═══ MATERIAL TO PROCESS ═══

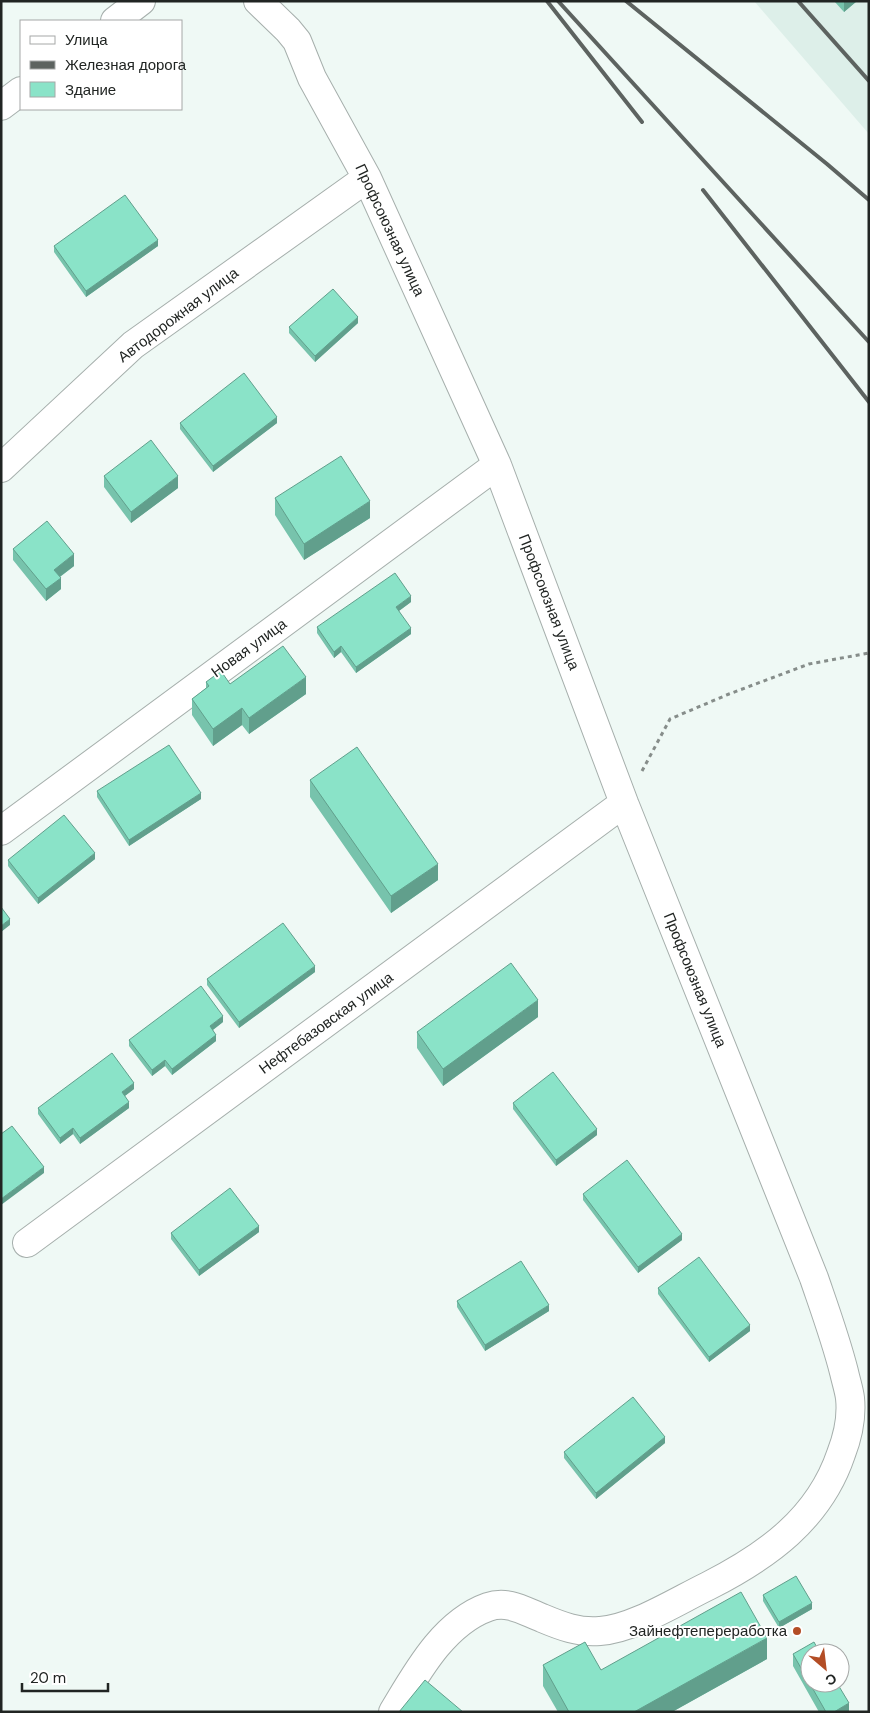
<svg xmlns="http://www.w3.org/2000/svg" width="870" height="1713" font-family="'DM Sans',sans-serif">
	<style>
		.built { fill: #ddefe9 }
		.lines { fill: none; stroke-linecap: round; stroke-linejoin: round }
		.minor-casing { stroke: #a6afac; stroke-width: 30 }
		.major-casing { stroke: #a6afac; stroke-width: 30 }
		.path { stroke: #868d8a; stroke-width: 3; stroke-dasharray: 4 4; stroke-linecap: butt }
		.minor { stroke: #fff; stroke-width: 28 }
		.major { stroke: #fff; stroke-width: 28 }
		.rail { stroke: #5d6360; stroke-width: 4 }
		.wall { fill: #77c3ac }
		.shaded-wall { fill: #619f8c }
		.building { fill: #8ae3c8; stroke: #619f8c }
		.poi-dot { fill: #b34d25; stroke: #fff; stroke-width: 2 }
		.labels { text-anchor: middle; stroke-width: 4; stroke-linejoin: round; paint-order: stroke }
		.street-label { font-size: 15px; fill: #212523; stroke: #fff }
		.poi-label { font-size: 15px; fill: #212523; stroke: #fff; text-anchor: end }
	</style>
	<rect width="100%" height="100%" fill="#eff9f5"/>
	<path class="built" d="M754,1h115v133z"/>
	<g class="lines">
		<defs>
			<path id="minor" d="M258,1l30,29 9,11 15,37 55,100 130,287 127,338 190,475c11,32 22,62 30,94 2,9 5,18 6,26 2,19 -2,38 -9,56 -22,65 -74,102 -133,132 -31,15 -75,43 -108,45 -21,2 -39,-5 -58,-13 -18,-7 -34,-18 -54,-11 -45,16 -72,67 -95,105
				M1,468l132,-123 234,-167
				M1,831l496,-366
				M27,1243l597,-440"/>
			<path id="major" d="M115,21l26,-20
				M1,106l20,-15"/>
		</defs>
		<use href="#minor" class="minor-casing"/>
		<use href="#major" class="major-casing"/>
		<path class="path" d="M642,771l28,-52 59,-25 80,-30 60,-11"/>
		<use href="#minor" class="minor"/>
		<use href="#major" class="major"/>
		<path class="rail" d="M547,1l95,121
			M558,1l311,341
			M626,1l201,163 42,36
			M798,1l71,80
			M703,190l166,212"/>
	</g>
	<path class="wall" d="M834,1h23l-13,11z
		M54,246h104l-72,51 -32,-45z
		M358,323l-43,39 -26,-29v-6z
		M180,423h97l-64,49 -33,-43z
		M104,476l74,12 -47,35 -27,-36z
		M275,498l95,20 -66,42 -29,-45z
		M13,549l61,17 -14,11 1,12 -15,12 -33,-41z
		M411,602l-12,9 12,23 -55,39 -15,-21 -7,6 -17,-25v-6z
		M206,682l24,2 76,10 -57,40 -7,-9 -29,21 -21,-31v-16l14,-11z
		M310,780l128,100 -47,33 -81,-116z
		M97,791l104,8 -72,47 -32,-49z
		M95,859l-57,45 -30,-38v-6z
		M315,972l-76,56 -32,-43v-6z
		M538,1017l-95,69 -26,-38v-16z
		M223,1022l-10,8 3,11 -44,34 -7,-9 -13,10 -23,-30v-6z
		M134,1089l-9,7 4,12 -49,36 -7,-10 -13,10 -22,-30v-6z
		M513,1103l84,32 -41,31 -43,-57z
		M583,1194l99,46 -44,33 -55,-73z
		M259,1232l-60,44 -28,-37v-6z
		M658,1288l92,43 -41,31 -51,-68z
		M457,1301l92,10 -64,40 -28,-44z
		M665,1443l-69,56 -32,-41v-6z
		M763,1595l49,14 -33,19 -16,-27z
		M793,1654l56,58h-30l-26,-46z
		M767,1659l-95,53h-114l-15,-26v-21l58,5z"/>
	<path class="shaded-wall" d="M844,1h13l-13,11z
		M158,240v6l-72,51v-6z
		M358,317v6l-43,39v-6z
		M277,417v6l-64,49v-6z
		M178,476v12l-47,35v-11z
		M370,501v17l-66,42v-16z
		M74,554v12l-20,15v-11z
		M61,578v11l-15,12v-12z
		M411,596v6l-15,11v-6z
		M411,628v6l-55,39v-6z
		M341,646v6l-7,6v-6z
		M306,677v17l-57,40v-16z
		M242,708v17l-29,21v-17z
		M201,793v6l-72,47v-6z
		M95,853v6l-57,45v-6z
		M438,864v16l-47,33v-17z
		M10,919v6l-9,7v-6z
		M315,966v6l-76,56v-6z
		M538,1000v17l-95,69v-17z
		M223,1016v6l-13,10v-6z
		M216,1035v6l-44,34v-6z
		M165,1060v6l-13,10v-6z
		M134,1083v6l-12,9v-6z
		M129,1102v6l-49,36v-6z
		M73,1128v6l-13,10v-6z
		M597,1129v6l-41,31v-6z
		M44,1167v6l-43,32v-6z
		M259,1226v6l-60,44v-6z
		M682,1234v6l-44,33v-6z
		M549,1305v6l-64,40v-6z
		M750,1325v6l-41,31v-5z
		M665,1437v6l-69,56v-6z
		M812,1603v6l-33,19v-6z
		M767,1638v21l-95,53h-38z
		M849,1703v9h-15z"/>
	<path class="building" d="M125,195l33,45 -72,51 -32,-45z
		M333,289l25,28 -43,39 -26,-29z
		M244,373l33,44 -64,49 -33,-43z
		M151,440l27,36 -47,36 -27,-36z
		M341,456l29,45 -66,43 -29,-46z
		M47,521l27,33 -20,16 7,8 -15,11 -33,-40z
		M395,573l16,23 -15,11 15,21 -55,39 -15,-21 -7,6 -17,-25z
		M283,646l23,31 -57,41 -7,-10 -29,21 -21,-30 17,-13 -3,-4 15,-11 9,13z
		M169,745l32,48 -72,47 -32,-49z
		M357,747l81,117 -47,32 -81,-116z
		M64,815l31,38 -57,45 -30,-38z
		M1,907l9,12 -9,7z
		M283,923l32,43 -76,56 -32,-43z
		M511,963l27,37 -95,69 -26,-37z
		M201,986l22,30 -13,10 6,9 -44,34 -7,-9 -13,10 -23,-30z
		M112,1053l22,30 -12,9 7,10 -49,36 -7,-10 -13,10 -22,-30z
		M553,1072l44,57 -41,31 -43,-57z
		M12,1126l32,41 -43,32v-65z
		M627,1160l55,74 -44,33 -55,-73z
		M230,1188l29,38 -60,44 -28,-37z
		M699,1257l51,68 -41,32 -51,-69z
		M521,1261l28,44 -64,40 -28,-44z
		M633,1397l32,40 -69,56 -32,-41z
		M796,1576l16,27 -33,19 -16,-27z
		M741,1592l26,46 -133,74h-65l-26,-47 42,-23 16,28z
		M814,1642l6,11h-10v30h27l12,20 -15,9h-8l-33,-58z
		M425,1680l38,32h-64z"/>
	<circle class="poi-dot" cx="797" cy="1631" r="5"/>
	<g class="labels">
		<g class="street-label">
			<text transform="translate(390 230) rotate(65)" y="5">Профсоюзная улица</text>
			<text transform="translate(178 315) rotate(-37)" y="5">Автодорожная улица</text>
			<text transform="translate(549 602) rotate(69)" y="5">Профсоюзная улица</text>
			<text transform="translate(249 648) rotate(-36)" y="5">Новая улица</text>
			<text transform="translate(695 980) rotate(68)" y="5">Профсоюзная улица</text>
			<text transform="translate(326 1023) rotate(-36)" y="5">Нефтебазовская улица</text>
		</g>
		<g class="poi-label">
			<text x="787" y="1636">Зайнефтепереработка</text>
		</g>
	</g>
	<rect width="870" height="1713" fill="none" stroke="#212523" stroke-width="5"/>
	<rect x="20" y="20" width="162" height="90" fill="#ffffff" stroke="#a6a8a7"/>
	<rect x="30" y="36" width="25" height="8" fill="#ffffff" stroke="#a6a8a7"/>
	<text x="65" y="45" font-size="15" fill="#212523">Улица</text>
	<rect x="30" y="61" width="25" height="8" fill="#5d6360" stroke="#a6a8a7"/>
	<text x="65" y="70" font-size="15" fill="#212523">Железная дорога</text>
	<rect x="30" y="82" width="25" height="15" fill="#8ae3c8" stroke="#a6a8a7"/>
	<text x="65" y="95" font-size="15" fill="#212523">Здание</text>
	<g transform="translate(825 1668) rotate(152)"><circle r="24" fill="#ffffff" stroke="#a6a8a7"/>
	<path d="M0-4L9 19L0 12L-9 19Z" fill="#b34d25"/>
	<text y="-8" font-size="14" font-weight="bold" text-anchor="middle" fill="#212523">С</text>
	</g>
	<path d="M22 1683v8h86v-8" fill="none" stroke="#212523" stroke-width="2.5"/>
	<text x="30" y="1683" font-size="15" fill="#212523" stroke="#ffffff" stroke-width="4" paint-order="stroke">20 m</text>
</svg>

═══

◆ **TRY IT**
Where does the word "linecap" occur in the data? Copy every line that has it.

◆ **REPLY TO THE TASK**
		.lines { fill: none; stroke-linecap: round; stroke-linejoin: round }
		.path { stroke: #868d8a; stroke-width: 3; stroke-dasharray: 4 4; stroke-linecap: butt }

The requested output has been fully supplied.